→ **REQUIREMENT**
Quote each line of the material verbatim, without the pictures.
——————————
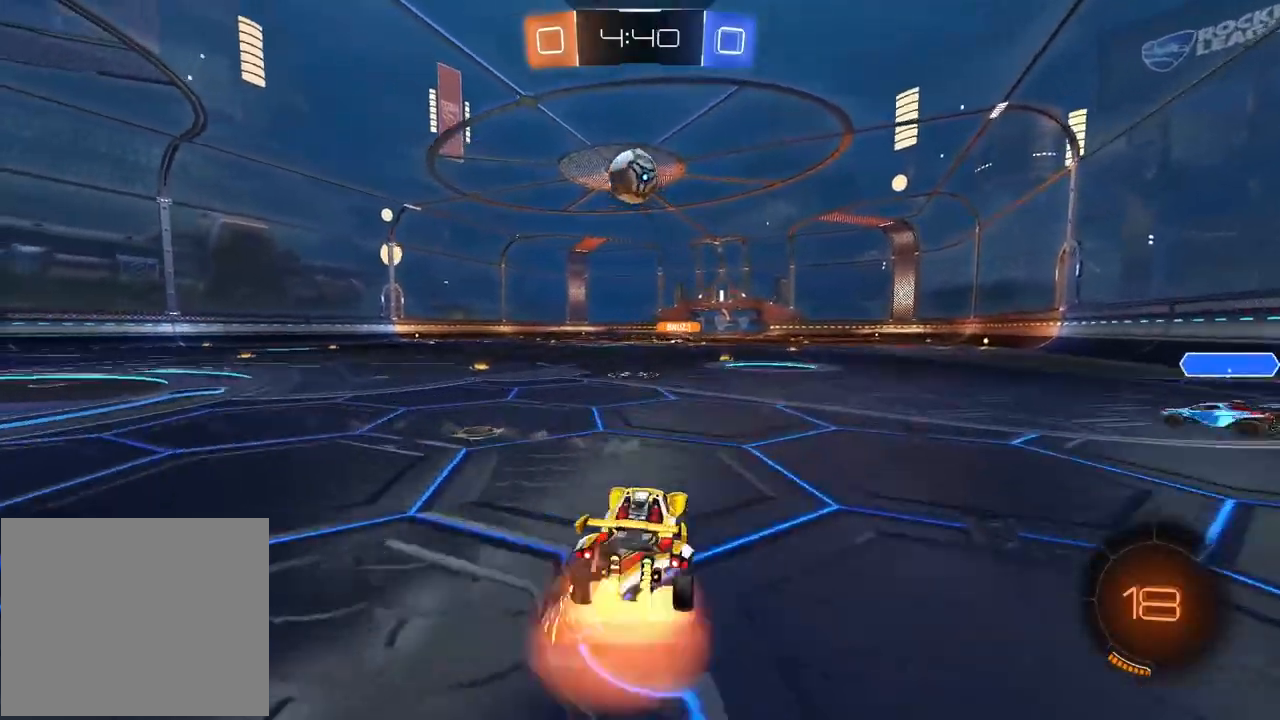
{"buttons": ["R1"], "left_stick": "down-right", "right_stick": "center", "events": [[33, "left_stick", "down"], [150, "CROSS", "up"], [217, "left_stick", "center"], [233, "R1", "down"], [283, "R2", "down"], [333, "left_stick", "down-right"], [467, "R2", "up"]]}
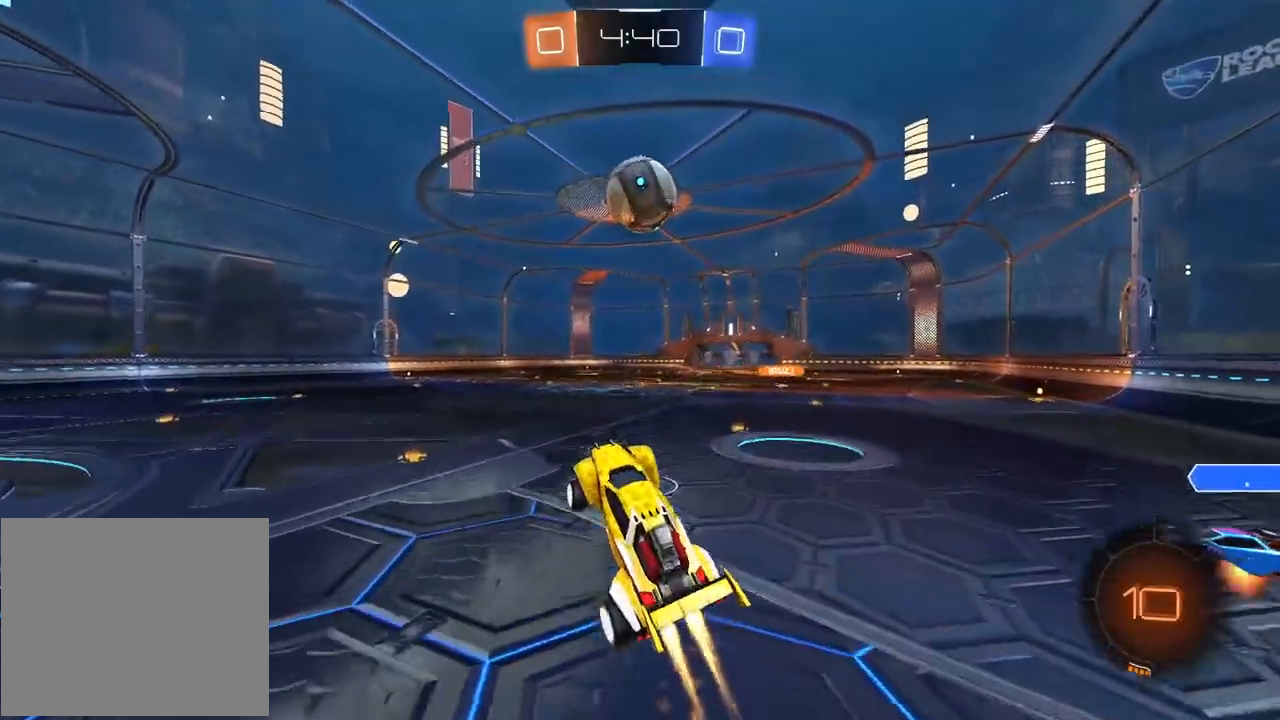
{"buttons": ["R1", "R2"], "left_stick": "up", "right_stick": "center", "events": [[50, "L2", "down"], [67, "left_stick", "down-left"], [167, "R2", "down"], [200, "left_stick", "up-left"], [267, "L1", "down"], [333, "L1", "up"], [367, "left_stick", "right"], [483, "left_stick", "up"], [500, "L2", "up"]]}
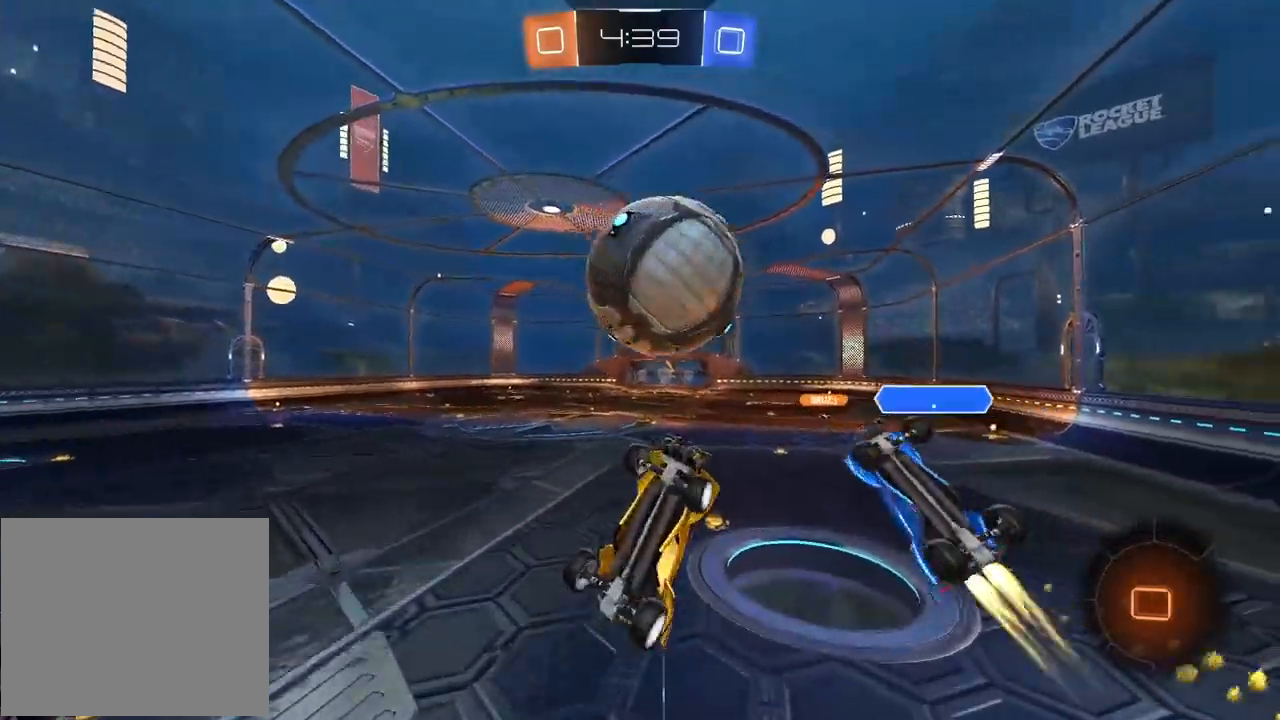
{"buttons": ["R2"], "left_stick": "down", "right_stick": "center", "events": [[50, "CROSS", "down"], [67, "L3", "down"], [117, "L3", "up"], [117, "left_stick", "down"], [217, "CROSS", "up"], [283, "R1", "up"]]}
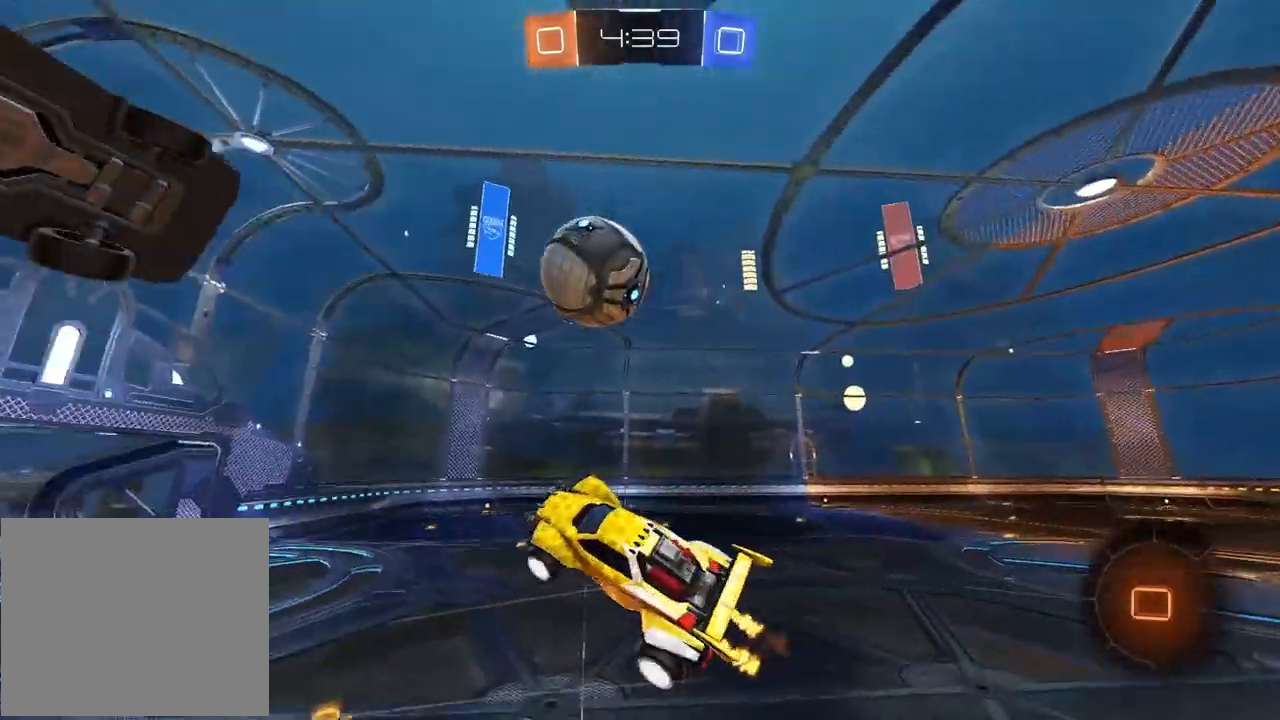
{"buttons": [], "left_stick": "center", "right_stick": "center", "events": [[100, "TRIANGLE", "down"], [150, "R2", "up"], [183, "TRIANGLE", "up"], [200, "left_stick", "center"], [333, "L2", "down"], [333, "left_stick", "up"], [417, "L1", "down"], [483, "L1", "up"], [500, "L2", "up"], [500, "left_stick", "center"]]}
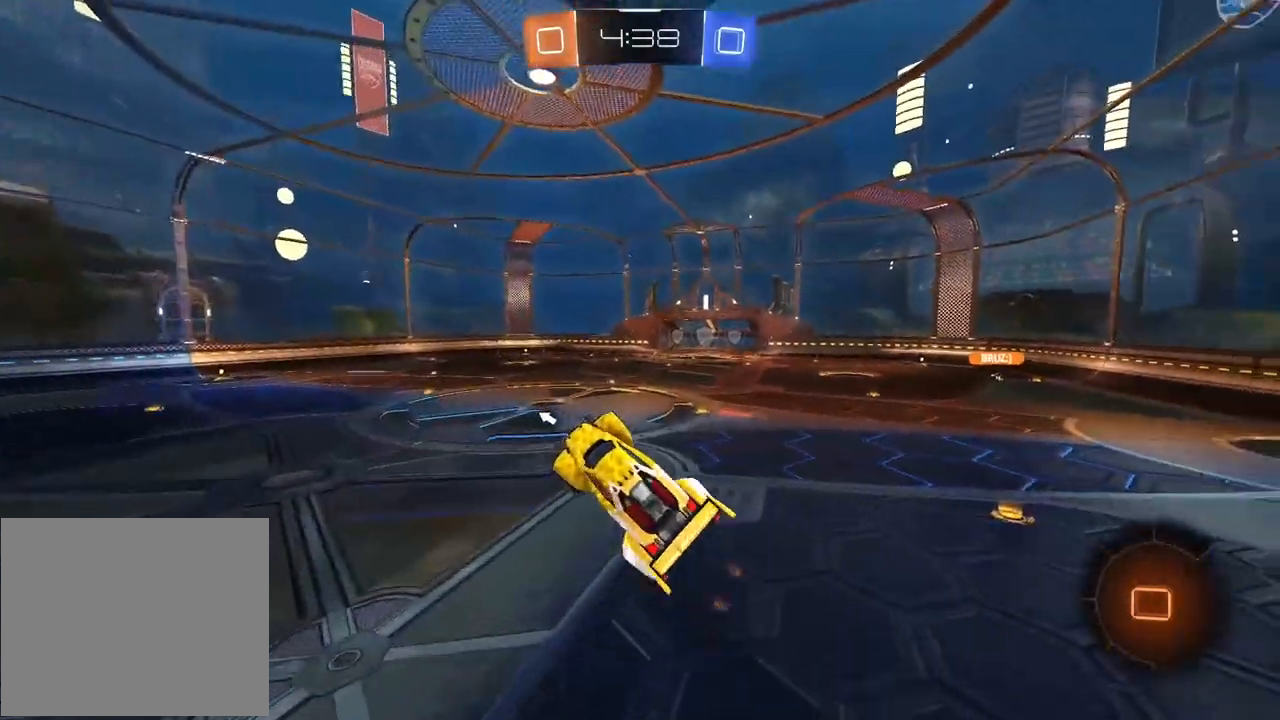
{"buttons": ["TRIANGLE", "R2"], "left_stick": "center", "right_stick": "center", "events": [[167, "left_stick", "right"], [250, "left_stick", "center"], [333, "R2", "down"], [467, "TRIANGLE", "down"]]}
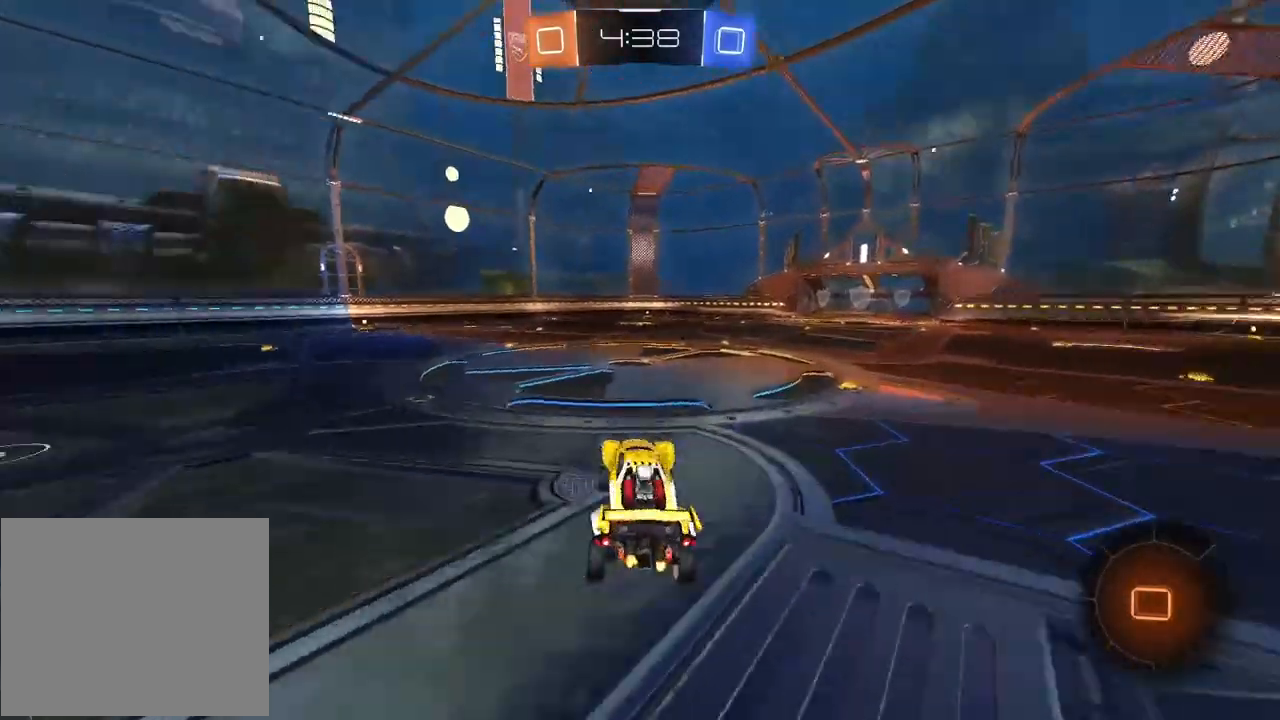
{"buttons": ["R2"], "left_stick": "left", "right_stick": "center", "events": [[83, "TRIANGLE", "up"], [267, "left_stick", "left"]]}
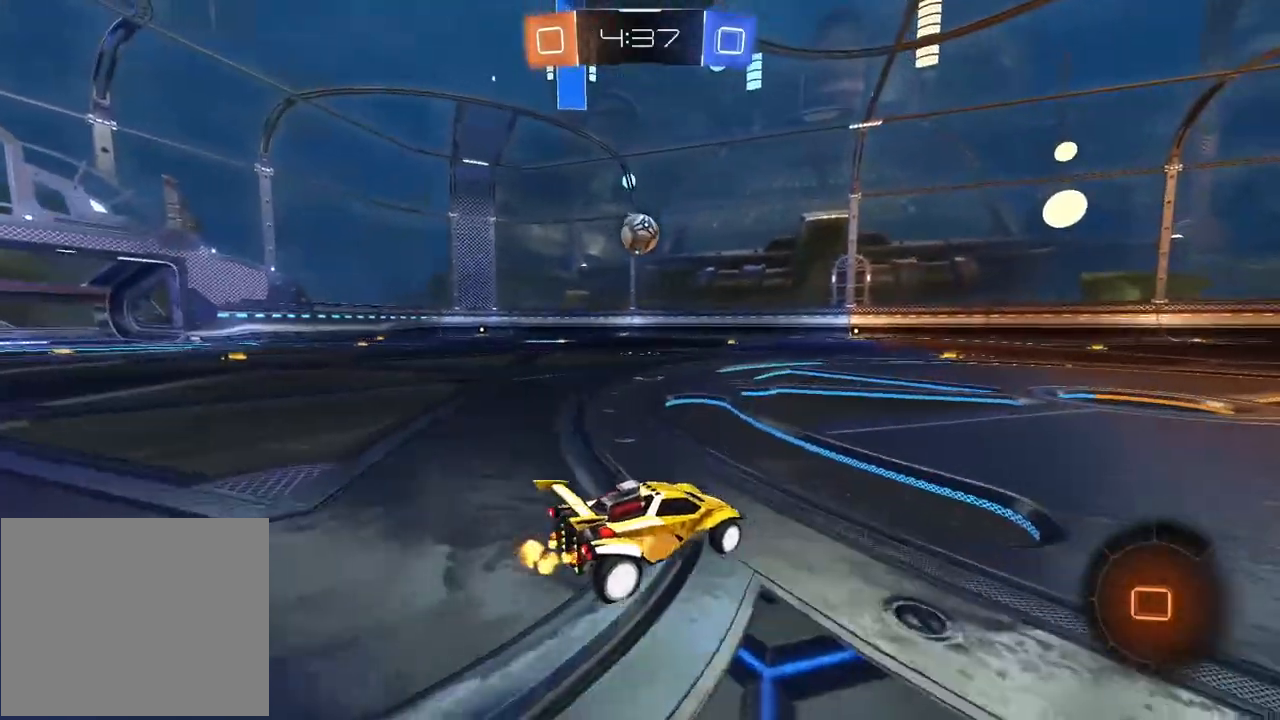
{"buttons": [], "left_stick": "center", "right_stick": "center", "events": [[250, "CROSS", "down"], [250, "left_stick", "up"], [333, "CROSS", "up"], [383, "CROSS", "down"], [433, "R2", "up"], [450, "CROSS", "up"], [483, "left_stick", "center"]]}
——————————
→ **WRITTEN REPLY**
{"buttons": ["R1"], "left_stick": "down-right", "right_stick": "center", "events": [[33, "left_stick", "down"], [150, "CROSS", "up"], [217, "left_stick", "center"], [233, "R1", "down"], [283, "R2", "down"], [333, "left_stick", "down-right"], [467, "R2", "up"]]}
{"buttons": ["R1", "R2"], "left_stick": "up", "right_stick": "center", "events": [[50, "L2", "down"], [67, "left_stick", "down-left"], [167, "R2", "down"], [200, "left_stick", "up-left"], [267, "L1", "down"], [333, "L1", "up"], [367, "left_stick", "right"], [483, "left_stick", "up"], [500, "L2", "up"]]}
{"buttons": ["R2"], "left_stick": "down", "right_stick": "center", "events": [[50, "CROSS", "down"], [67, "L3", "down"], [117, "L3", "up"], [117, "left_stick", "down"], [217, "CROSS", "up"], [283, "R1", "up"]]}
{"buttons": [], "left_stick": "center", "right_stick": "center", "events": [[100, "TRIANGLE", "down"], [150, "R2", "up"], [183, "TRIANGLE", "up"], [200, "left_stick", "center"], [333, "L2", "down"], [333, "left_stick", "up"], [417, "L1", "down"], [483, "L1", "up"], [500, "L2", "up"], [500, "left_stick", "center"]]}
{"buttons": ["TRIANGLE", "R2"], "left_stick": "center", "right_stick": "center", "events": [[167, "left_stick", "right"], [250, "left_stick", "center"], [333, "R2", "down"], [467, "TRIANGLE", "down"]]}
{"buttons": ["R2"], "left_stick": "left", "right_stick": "center", "events": [[83, "TRIANGLE", "up"], [267, "left_stick", "left"]]}
{"buttons": [], "left_stick": "center", "right_stick": "center", "events": [[250, "CROSS", "down"], [250, "left_stick", "up"], [333, "CROSS", "up"], [383, "CROSS", "down"], [433, "R2", "up"], [450, "CROSS", "up"], [483, "left_stick", "center"]]}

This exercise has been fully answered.